Introduction: ABO incompatible kidney transplantation has expanded the living donor pool in India where there is lack of an effective deceased donor programme. Though certain studies have shown comparable short term outcomes of ABOiKT vs. ABOcKT, we have evaluated and compared medium term outcomes of the same.

Methods: 75 ABOiKT recipients (ABOiKTR)(case) and 75 age and sex matched ABOcKTR (control group) who had undergone kidney transplantation from August 2015 to August 2018 were included in this study. ABOiKTR were desensitized according to institutional protocol. They were followed up on OPD basis and on IPD admissions (if any) from September 2019 till August 2021 for 24 months in the form of clinical evaluations and relevant investigations conducted at interval of 4 months. The outcomes of both the groups were compared in terms of patient survival, graft survival, graft function,incidence of rejections and infective complications.

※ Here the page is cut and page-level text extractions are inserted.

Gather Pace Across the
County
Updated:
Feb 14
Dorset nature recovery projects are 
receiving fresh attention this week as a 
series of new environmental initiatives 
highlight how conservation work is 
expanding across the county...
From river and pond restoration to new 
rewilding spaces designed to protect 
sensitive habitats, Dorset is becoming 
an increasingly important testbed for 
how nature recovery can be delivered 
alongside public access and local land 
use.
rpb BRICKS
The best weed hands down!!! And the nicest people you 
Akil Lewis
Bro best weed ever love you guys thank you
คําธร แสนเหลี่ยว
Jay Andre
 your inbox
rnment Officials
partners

Results: Most of the patients (54.6%) had IgG Ab titre in the range of 1:128 to 1:512.Highest baseline titre transplanted was 4096. Patients with high titre isohaemagglutinins before transplantation had comparable medium term results with low-titre isohaemagglutinin patients. The overall duration (mean ± SD) of follow-up was 57.9 ± 10 months with a median (IQR) of 59.5(50-67) months. The graft function was excellent (S.Cr < 1.5) in 72% ABOc and 73.3% ABOi patients at the end of study period. There was no significant difference in the mean creatinine level at follow up between ABOc and ABOi groups (p>0.05).Patient survival was 93.3% in ABOc and 90.7% in ABOi transplants at the end of the study period (p>0.05). Death censored graft survival was 100% in both the groups. There were 12 biopsy proven rejections (8%) of the graft kidney (5 in ABOc group and 7 in ABOi group) with no significant difference of rejection between two groups. ACR was the most common cause of rejection (4%) followed by ABMR and mixed rejection(2.7% and 1.3% respectively). The highest prevalent serious infection was pneumonia (10.7%) followed by sepsis (7.3%), UTI (6%) and GI infection (5.3%) with no significant association between two groups (p>0.05).No cases of CMV or BKV infection was reported.

Conclusion: The medium term outcome of ABOiKT over 3-6 years was comparable with ABOcKT. Financial cost was also much less in the preconditioning protocol of our institute which included rituximab, plasmapheresis and IVIG. Thus, financially poor patients could afford kidney transplantation from blood group incompatible donors amongst the family members with similar medium term graft outcomes.